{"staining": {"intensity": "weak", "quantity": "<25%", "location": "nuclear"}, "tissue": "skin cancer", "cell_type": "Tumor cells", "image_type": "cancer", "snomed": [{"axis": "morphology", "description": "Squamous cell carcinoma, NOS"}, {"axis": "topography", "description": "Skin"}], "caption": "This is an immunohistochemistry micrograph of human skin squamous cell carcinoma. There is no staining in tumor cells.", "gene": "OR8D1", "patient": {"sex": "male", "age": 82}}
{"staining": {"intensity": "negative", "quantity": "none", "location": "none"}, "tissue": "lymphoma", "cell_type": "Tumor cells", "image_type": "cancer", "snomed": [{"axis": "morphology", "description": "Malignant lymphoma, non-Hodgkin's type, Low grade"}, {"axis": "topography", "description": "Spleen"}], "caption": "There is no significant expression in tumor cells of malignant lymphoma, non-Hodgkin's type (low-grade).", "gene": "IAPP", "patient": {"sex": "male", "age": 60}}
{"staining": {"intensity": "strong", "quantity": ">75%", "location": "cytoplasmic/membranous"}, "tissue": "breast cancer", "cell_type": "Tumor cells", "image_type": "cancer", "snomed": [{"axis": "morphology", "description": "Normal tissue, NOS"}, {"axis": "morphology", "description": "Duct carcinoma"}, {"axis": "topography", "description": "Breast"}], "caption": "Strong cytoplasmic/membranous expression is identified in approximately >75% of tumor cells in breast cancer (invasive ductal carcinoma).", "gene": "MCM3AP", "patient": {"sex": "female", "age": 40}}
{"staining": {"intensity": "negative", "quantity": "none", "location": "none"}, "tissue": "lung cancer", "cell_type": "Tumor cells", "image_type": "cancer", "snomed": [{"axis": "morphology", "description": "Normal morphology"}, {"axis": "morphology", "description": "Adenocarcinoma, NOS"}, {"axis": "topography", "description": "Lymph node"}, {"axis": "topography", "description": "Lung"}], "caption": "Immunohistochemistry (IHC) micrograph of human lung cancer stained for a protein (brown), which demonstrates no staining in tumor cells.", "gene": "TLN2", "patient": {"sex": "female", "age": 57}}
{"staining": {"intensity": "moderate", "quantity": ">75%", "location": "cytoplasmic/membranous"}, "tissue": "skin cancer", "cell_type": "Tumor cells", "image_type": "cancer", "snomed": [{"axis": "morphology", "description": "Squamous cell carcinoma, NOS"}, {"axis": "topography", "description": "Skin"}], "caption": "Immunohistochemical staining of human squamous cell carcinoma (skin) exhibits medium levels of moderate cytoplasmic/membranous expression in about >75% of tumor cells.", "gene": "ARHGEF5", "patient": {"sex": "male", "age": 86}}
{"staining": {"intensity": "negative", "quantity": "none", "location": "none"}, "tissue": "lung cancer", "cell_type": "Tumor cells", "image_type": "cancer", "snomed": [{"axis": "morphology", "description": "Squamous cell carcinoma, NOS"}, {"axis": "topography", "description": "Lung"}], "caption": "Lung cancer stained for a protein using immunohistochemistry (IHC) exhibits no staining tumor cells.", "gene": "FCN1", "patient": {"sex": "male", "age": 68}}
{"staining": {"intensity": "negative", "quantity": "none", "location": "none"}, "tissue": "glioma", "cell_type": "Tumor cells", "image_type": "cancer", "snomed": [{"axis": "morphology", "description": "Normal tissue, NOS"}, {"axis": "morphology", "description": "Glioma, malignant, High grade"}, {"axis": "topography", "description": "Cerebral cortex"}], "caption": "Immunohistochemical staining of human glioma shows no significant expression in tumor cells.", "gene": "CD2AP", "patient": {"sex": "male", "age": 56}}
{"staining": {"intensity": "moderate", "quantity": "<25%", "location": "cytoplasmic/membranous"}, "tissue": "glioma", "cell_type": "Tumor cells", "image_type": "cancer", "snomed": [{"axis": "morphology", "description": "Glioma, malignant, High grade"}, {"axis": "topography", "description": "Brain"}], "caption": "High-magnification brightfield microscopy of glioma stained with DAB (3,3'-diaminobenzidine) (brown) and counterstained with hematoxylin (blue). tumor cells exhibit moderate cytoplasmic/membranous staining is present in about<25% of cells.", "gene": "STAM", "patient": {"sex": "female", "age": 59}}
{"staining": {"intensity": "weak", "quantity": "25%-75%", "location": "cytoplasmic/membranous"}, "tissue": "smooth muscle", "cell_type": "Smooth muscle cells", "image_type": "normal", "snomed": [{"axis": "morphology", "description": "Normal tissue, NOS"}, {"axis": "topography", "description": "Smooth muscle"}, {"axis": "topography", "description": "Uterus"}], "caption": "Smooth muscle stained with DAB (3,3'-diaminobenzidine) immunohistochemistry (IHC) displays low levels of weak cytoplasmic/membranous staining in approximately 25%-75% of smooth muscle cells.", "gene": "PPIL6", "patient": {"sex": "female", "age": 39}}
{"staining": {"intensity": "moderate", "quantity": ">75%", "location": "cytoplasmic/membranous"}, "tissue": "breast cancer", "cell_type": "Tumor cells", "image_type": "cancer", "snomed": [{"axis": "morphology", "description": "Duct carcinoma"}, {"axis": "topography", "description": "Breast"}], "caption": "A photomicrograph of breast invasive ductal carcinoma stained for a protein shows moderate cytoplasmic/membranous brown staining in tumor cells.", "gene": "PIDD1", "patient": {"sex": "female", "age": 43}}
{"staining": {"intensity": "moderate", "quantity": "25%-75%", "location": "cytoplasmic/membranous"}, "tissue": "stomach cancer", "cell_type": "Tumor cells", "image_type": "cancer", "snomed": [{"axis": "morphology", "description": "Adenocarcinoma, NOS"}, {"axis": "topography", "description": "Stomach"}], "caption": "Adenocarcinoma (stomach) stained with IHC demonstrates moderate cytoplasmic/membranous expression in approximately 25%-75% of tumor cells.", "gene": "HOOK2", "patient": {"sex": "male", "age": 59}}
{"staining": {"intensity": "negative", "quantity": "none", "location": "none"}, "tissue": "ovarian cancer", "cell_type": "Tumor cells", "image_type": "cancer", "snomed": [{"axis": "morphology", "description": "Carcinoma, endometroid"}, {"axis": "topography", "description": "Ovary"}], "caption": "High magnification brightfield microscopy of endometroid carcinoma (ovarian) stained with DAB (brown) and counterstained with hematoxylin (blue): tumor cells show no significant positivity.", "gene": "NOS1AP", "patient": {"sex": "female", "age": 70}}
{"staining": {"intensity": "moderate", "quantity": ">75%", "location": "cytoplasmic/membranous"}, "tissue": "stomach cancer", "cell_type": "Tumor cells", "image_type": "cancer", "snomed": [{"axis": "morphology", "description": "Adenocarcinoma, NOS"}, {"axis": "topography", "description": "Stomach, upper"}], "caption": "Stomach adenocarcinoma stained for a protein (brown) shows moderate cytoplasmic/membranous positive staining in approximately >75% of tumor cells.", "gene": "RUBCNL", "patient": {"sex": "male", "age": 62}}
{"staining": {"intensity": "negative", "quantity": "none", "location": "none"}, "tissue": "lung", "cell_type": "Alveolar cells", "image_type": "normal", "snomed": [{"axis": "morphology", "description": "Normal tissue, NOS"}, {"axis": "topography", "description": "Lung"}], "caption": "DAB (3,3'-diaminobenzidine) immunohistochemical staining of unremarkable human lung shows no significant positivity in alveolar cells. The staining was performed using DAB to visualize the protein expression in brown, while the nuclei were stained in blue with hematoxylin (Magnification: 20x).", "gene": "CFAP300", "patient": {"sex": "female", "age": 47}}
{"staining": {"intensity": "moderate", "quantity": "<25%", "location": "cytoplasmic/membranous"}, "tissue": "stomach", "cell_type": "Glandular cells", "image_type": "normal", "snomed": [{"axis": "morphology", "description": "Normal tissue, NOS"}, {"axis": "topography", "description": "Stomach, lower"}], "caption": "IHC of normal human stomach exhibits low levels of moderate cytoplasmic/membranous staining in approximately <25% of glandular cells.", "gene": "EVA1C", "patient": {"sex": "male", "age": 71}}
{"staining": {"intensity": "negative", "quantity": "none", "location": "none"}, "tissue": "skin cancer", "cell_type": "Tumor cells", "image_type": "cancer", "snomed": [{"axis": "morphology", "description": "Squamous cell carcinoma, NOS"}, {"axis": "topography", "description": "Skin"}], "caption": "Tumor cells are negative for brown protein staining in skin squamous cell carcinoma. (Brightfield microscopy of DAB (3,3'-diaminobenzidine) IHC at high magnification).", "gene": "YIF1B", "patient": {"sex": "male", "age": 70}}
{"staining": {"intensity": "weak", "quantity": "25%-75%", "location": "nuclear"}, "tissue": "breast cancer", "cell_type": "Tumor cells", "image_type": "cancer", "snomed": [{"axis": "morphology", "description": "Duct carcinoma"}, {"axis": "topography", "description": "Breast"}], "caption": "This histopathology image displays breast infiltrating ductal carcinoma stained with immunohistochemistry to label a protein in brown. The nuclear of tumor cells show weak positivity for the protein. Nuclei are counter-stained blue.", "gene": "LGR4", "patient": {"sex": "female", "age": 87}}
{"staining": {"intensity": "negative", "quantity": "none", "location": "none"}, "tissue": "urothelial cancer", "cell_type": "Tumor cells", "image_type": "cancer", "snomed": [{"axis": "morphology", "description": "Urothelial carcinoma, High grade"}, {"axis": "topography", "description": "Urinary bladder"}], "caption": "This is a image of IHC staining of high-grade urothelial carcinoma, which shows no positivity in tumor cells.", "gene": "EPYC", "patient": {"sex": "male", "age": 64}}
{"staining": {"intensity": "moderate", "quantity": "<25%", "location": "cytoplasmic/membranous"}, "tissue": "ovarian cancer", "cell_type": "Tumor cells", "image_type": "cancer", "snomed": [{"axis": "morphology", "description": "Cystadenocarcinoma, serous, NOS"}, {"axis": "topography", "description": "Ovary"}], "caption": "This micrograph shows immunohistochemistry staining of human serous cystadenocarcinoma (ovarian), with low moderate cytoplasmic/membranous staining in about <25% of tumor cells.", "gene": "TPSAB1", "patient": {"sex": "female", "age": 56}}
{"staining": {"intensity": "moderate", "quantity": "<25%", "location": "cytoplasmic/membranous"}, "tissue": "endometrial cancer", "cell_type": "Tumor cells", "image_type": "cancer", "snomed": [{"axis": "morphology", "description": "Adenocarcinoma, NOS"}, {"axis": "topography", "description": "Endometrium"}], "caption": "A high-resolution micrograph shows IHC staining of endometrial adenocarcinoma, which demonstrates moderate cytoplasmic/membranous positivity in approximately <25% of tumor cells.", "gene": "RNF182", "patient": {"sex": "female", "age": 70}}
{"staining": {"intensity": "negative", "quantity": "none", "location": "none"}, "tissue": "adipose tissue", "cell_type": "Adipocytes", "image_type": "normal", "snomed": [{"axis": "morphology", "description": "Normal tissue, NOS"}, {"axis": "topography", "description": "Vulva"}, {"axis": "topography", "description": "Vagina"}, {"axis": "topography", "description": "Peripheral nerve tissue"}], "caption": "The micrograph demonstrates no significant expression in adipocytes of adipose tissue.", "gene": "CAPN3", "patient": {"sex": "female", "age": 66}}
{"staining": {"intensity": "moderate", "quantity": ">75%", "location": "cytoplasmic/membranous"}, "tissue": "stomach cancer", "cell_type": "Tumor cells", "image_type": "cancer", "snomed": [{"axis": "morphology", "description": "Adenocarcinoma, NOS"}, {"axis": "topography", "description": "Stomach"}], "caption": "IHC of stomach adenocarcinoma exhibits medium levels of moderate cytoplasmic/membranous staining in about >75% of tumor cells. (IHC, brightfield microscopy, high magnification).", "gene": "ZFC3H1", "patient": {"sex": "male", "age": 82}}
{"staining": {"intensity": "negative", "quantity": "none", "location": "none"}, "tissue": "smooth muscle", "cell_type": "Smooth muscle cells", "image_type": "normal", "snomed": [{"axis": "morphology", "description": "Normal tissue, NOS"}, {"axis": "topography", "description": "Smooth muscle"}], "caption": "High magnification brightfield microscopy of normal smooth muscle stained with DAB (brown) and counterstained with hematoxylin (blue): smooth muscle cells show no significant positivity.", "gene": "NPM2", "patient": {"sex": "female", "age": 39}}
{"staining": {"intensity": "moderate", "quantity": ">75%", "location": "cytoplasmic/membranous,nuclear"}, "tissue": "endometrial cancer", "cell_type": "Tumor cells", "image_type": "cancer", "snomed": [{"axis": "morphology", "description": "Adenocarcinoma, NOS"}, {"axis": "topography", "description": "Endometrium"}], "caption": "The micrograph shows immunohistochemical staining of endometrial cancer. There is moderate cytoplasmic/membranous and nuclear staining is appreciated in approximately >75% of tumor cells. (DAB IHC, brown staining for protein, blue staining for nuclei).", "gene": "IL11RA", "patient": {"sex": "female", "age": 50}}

# Task instructions
The entries above hold a line with "adenocarcinoma stained for" and a later line with "(3,3'-diaminobenzidine) immunohistochemical staining". Write out exactly those lines and all lines between, nothing more.

# Exercise solution
{"staining": {"intensity": "moderate", "quantity": ">75%", "location": "cytoplasmic/membranous"}, "tissue": "stomach cancer", "cell_type": "Tumor cells", "image_type": "cancer", "snomed": [{"axis": "morphology", "description": "Adenocarcinoma, NOS"}, {"axis": "topography", "description": "Stomach, upper"}], "caption": "Stomach adenocarcinoma stained for a protein (brown) shows moderate cytoplasmic/membranous positive staining in approximately >75% of tumor cells.", "gene": "RUBCNL", "patient": {"sex": "male", "age": 62}}
{"staining": {"intensity": "negative", "quantity": "none", "location": "none"}, "tissue": "lung", "cell_type": "Alveolar cells", "image_type": "normal", "snomed": [{"axis": "morphology", "description": "Normal tissue, NOS"}, {"axis": "topography", "description": "Lung"}], "caption": "DAB (3,3'-diaminobenzidine) immunohistochemical staining of unremarkable human lung shows no significant positivity in alveolar cells. The staining was performed using DAB to visualize the protein expression in brown, while the nuclei were stained in blue with hematoxylin (Magnification: 20x).", "gene": "CFAP300", "patient": {"sex": "female", "age": 47}}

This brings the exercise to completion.